__Exercise__: Copy the data below from the line with "Centre educaționale cu predare în engleză" up to and including the line with "Magurele cu predare", without changing any of it.
━━━ The records ━━━
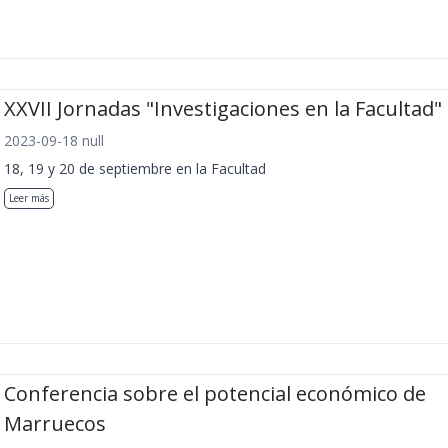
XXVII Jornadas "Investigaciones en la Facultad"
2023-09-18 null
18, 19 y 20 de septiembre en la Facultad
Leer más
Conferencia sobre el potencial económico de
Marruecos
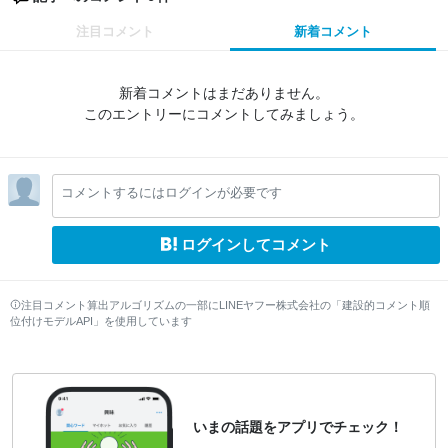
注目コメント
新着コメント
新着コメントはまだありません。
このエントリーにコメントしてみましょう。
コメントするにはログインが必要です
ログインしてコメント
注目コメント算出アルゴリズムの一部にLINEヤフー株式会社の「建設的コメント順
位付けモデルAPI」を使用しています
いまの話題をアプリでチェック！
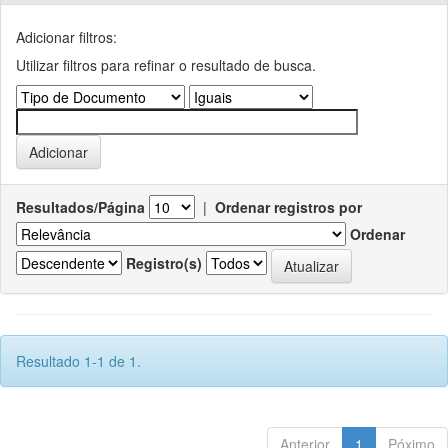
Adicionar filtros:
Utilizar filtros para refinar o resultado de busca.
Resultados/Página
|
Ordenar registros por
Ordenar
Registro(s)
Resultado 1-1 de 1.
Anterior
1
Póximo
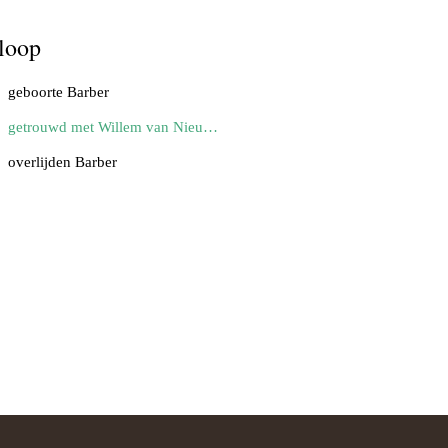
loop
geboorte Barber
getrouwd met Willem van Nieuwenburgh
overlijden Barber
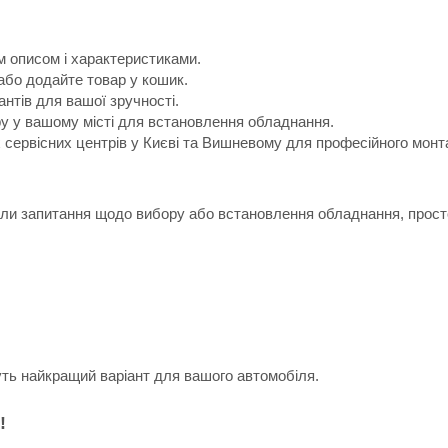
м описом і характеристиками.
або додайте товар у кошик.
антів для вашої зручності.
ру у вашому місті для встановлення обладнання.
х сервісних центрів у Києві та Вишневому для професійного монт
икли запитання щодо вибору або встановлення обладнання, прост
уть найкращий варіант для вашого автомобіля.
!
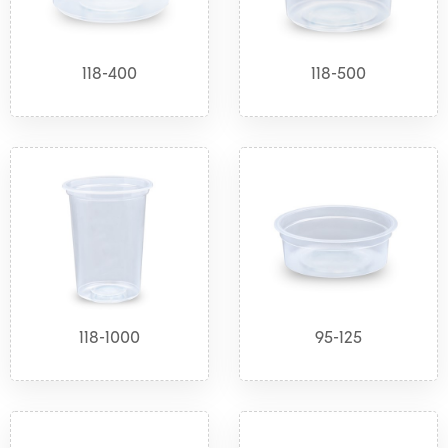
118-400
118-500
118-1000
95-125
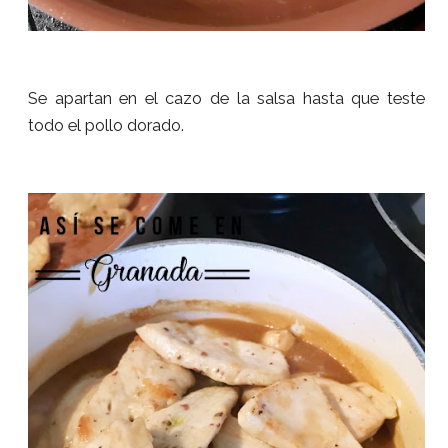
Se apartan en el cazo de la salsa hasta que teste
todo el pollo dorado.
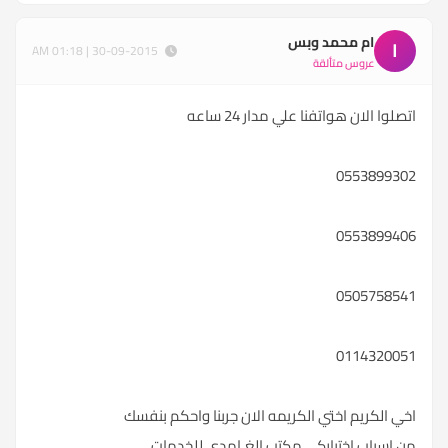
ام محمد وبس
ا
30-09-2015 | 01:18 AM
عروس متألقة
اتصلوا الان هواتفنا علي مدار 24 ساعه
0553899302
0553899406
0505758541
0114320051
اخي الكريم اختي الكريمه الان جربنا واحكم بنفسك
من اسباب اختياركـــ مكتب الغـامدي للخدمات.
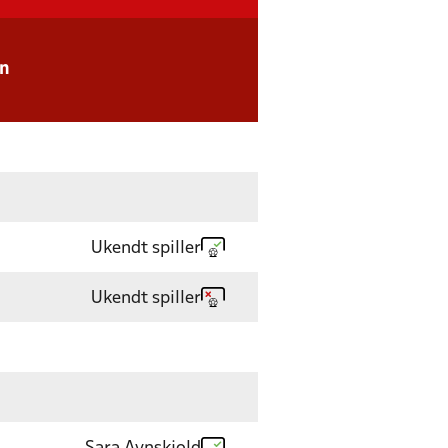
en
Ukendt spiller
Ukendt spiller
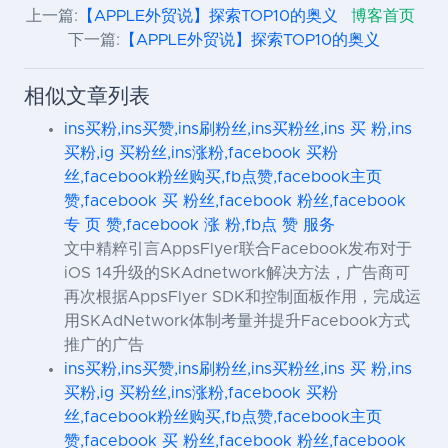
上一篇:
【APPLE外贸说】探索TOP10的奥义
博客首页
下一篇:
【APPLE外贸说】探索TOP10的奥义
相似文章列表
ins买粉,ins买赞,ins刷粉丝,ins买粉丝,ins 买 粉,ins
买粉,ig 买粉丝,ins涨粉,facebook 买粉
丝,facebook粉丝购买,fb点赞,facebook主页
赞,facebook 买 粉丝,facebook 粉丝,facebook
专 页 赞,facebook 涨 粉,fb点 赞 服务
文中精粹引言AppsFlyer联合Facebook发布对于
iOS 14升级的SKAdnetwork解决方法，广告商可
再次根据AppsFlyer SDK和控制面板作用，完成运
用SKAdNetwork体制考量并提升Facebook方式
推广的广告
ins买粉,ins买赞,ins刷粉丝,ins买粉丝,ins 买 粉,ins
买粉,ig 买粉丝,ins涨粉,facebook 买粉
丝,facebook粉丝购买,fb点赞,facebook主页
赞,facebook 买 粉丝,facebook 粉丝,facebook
━━━
━━━ The records ━━━
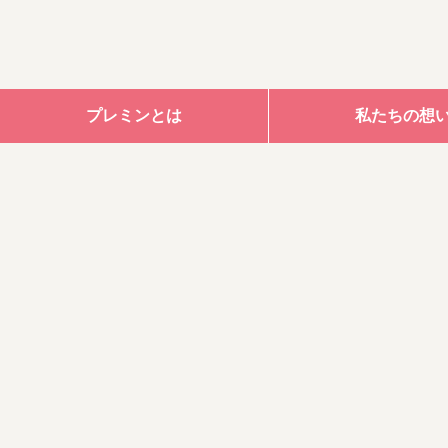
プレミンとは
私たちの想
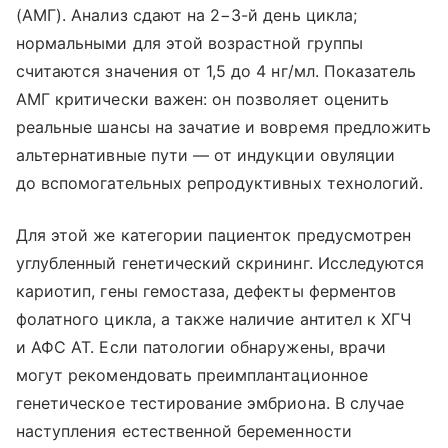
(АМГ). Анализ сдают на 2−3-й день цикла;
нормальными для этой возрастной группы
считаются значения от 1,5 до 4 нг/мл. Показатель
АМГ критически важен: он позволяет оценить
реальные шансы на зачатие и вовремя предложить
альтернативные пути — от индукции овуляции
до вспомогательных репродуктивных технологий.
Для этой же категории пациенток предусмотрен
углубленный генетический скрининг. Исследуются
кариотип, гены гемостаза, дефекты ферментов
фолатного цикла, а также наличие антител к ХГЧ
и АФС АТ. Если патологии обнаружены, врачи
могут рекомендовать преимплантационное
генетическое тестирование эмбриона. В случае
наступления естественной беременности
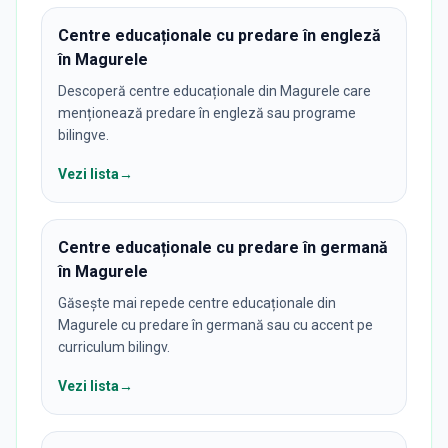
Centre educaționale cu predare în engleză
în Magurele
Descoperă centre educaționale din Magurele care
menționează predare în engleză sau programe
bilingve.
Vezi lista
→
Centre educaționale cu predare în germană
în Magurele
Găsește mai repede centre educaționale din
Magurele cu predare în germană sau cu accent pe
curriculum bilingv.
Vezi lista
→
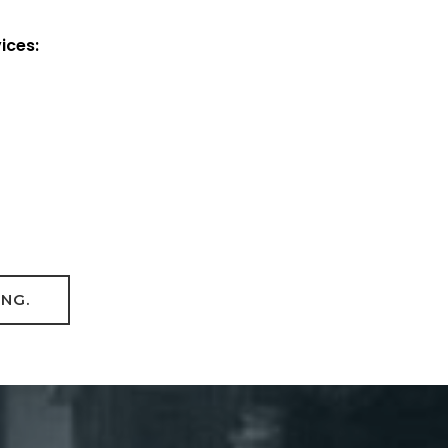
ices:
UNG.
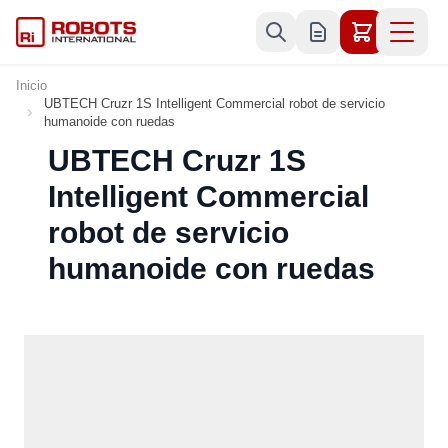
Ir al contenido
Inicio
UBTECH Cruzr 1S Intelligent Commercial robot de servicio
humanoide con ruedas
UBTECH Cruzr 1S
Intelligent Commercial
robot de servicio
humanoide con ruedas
━━━
__Answer to the exercise__:
Centre educaționale cu predare în engleză
în Magurele
Descoperă centre educaționale din Magurele care
menționează predare în engleză sau programe
bilingve.
Vezi lista
→
Centre educaționale cu predare în germană
în Magurele
Găsește mai repede centre educaționale din
Magurele cu predare în germană sau cu accent pe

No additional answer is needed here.